Collected data:

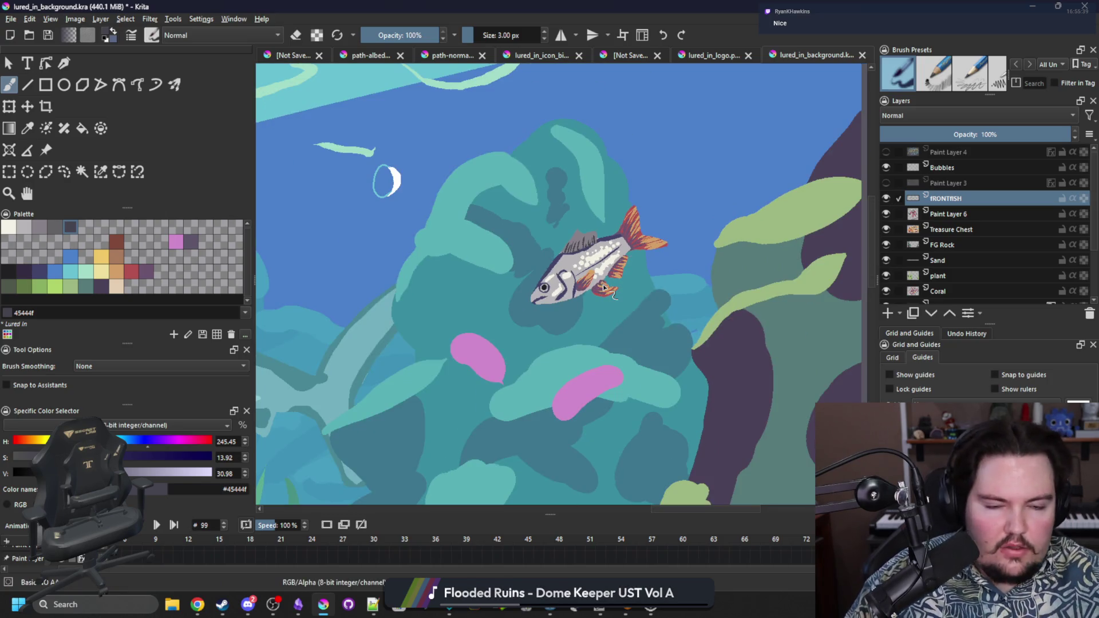
pyautogui.scroll(-1, 604, 286)
pyautogui.scroll(4, 544, 281)
pyautogui.scroll(3, 544, 280)
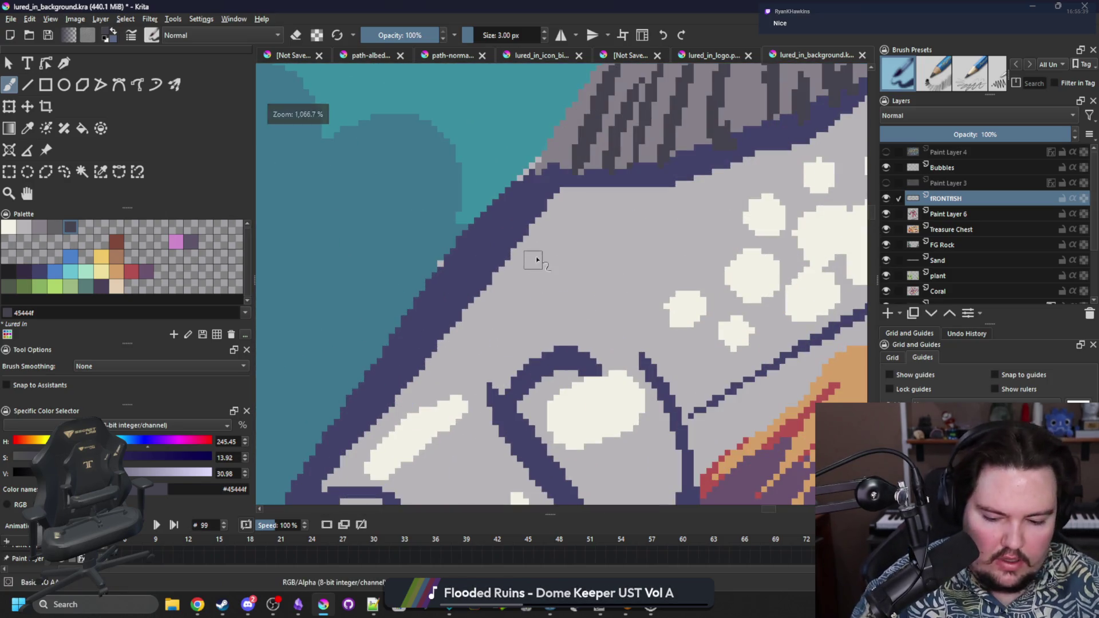
pyautogui.keyDown('ctrl'); pyautogui.click(510, 236); pyautogui.keyUp('ctrl')
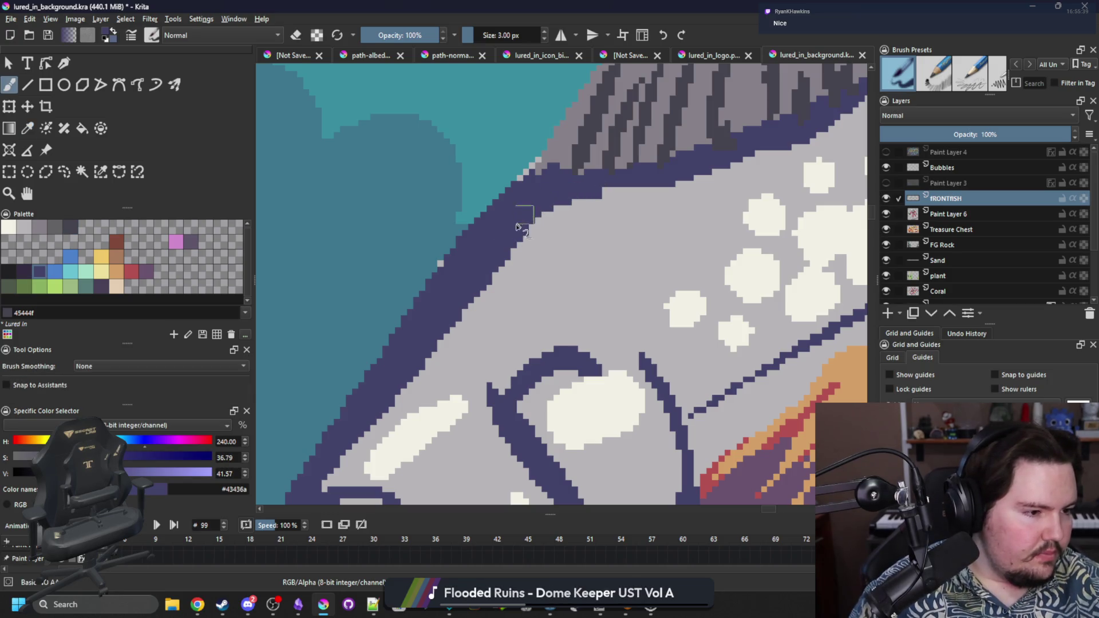
pyautogui.keyDown('ctrl'); pyautogui.click(564, 241); pyautogui.keyUp('ctrl')
pyautogui.moveTo(480, 290); pyautogui.dragTo(413, 396)
# Step: Zoom back out, switch windows, and move across to the pink fish blobs
pyautogui.scroll(-5, 483, 290)
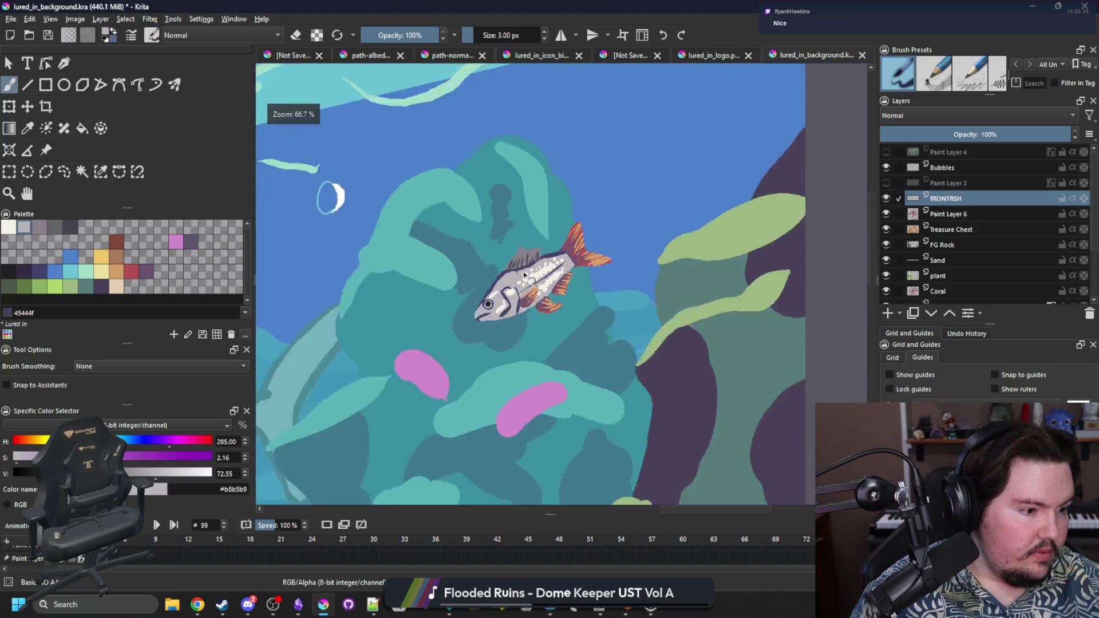
pyautogui.scroll(-3, 522, 276)
pyautogui.scroll(5, 496, 316)
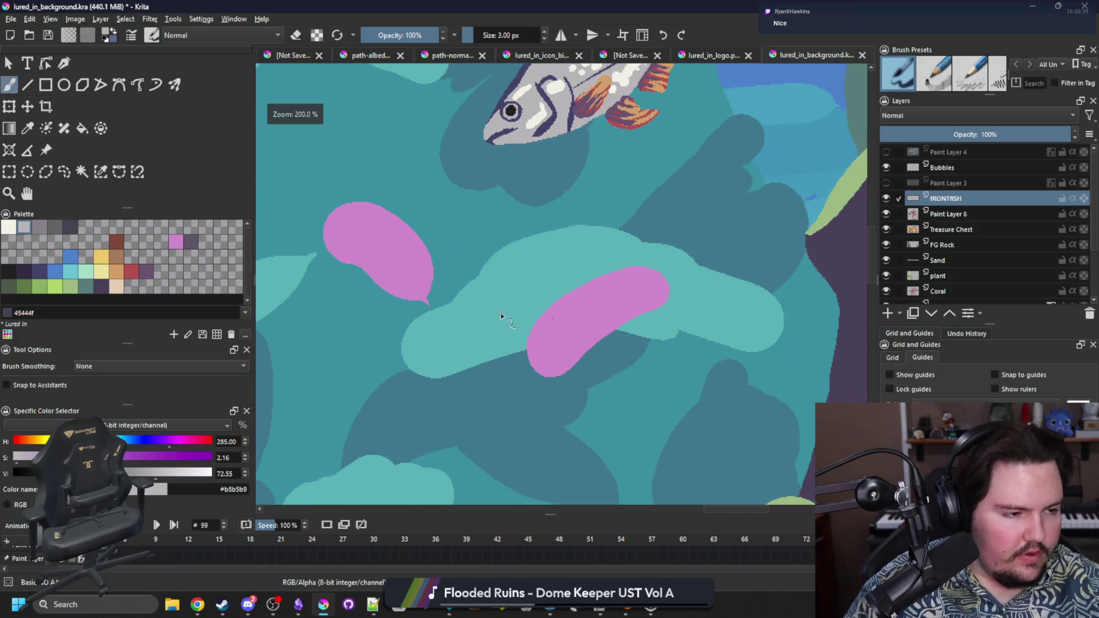
pyautogui.scroll(1, 378, 269)
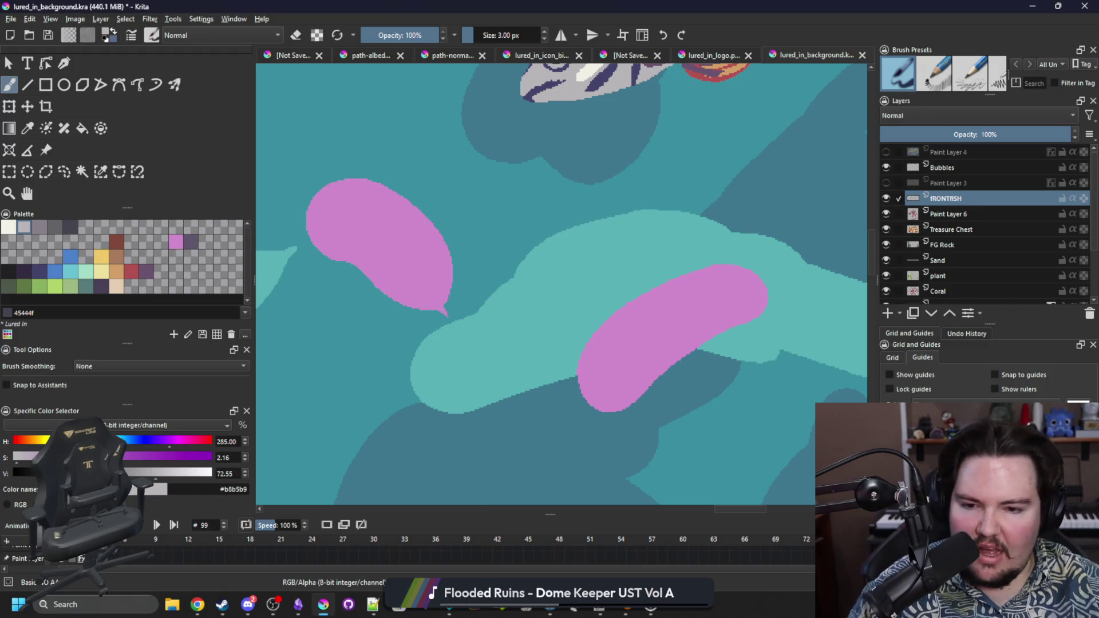
pyautogui.press('alt+Tab')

AIM OF THE TASK:
Please retype every record shown above, exactly as written, but without pictures.

TASK RESPONSE:
pyautogui.scroll(-1, 604, 286)
pyautogui.scroll(4, 544, 281)
pyautogui.scroll(3, 544, 280)
pyautogui.keyDown('ctrl'); pyautogui.click(510, 236); pyautogui.keyUp('ctrl')
pyautogui.keyDown('ctrl'); pyautogui.click(564, 241); pyautogui.keyUp('ctrl')
pyautogui.moveTo(480, 290); pyautogui.dragTo(413, 396)
# Step: Zoom back out, switch windows, and move across to the pink fish blobs
pyautogui.scroll(-5, 483, 290)
pyautogui.scroll(-3, 522, 276)
pyautogui.scroll(5, 496, 316)
pyautogui.scroll(1, 378, 269)
pyautogui.press('alt+Tab')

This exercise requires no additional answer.